I know you have ACML-GPU but is not OpenCL friendy so to be easy to be integrated in a OpenCL programs please fix it(for example calling with cl_mem_objects as input ouput data arguments)
Can you speak about upcoming extensions and improvements like better Catalyst integration ( I mean a single atiocl.dll in window system path), suposed Open Video Decode UVD interop, and C++ template kernels exposed in leaked roadmaps?
Also Open Video Decode API would expose MVC codec present in 6xxx series for Bluray 3D decode? if not please do some whitepaper of using that hardware supposedly via DXVA 2.0 extensions..

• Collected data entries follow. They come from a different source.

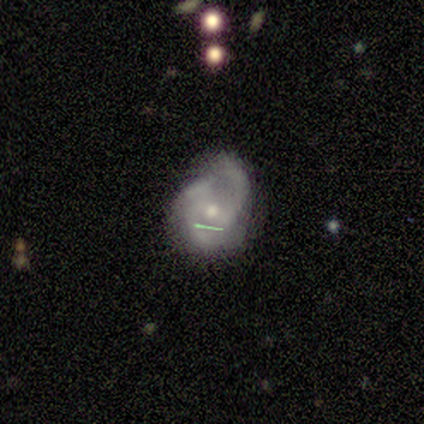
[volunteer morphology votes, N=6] Smooth or featured? featured or disk (50%)
Edge-on disk? no (100%)
Bar? weak (67%)
Spiral arms? yes (100%)
Spiral winding? medium (100%)
Spiral arm count? can't tell (67%)
Bulge size? small (67%)
Merging? minor disturbance (80%)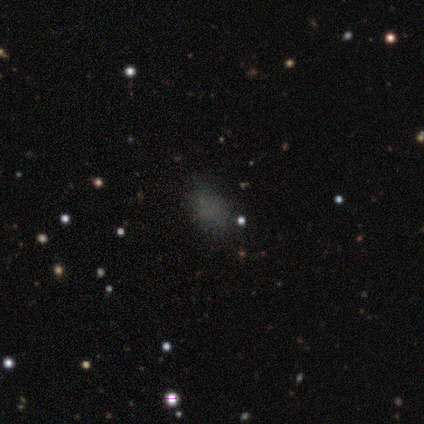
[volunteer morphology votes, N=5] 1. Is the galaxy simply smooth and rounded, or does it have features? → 60% smooth, 40% star or artifact, 0% featured or disk.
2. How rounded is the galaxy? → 100% in between, 0% round, 0% cigar-shaped.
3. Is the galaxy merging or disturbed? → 67% none, 33% merger, 0% minor disturbance, 0% major disturbance.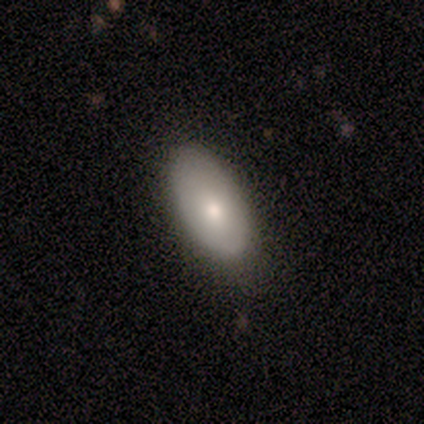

This would allow GPU processing of compressed stereoscopic video with no overhead in decoding it..
I have some more possible upgrades to OpenCL:
*expose hardware accelerated 2d texture arrays (read and write).. DirectCompute does so (RWTexture2DArray)..
*expose some form of launching a kernel with grid/local workgroup size coming from graphics mem.. this allows algos as marching cubes where a kernel may be run only "interesting" voxels following a scan algorithm.. so basically launch kernel size depends of previus kernel launch (scan).. this alleviates a roundtrip and sync cpu/gpu through host mem.. I have tested this on Marching cubes and could provide for small examples a 2x improvement.. DirectCompute exposes this (DispatchIndirect)
also interesting is I found some Qualcomm supposed improvements to opencl which using this api and declaring new device types allows to using OpenCL program DSP, Video decode/encode units, GPUs,CPUs all interoperating efficiently for example running all units asynchronously if hardware suppors and also using same memory space..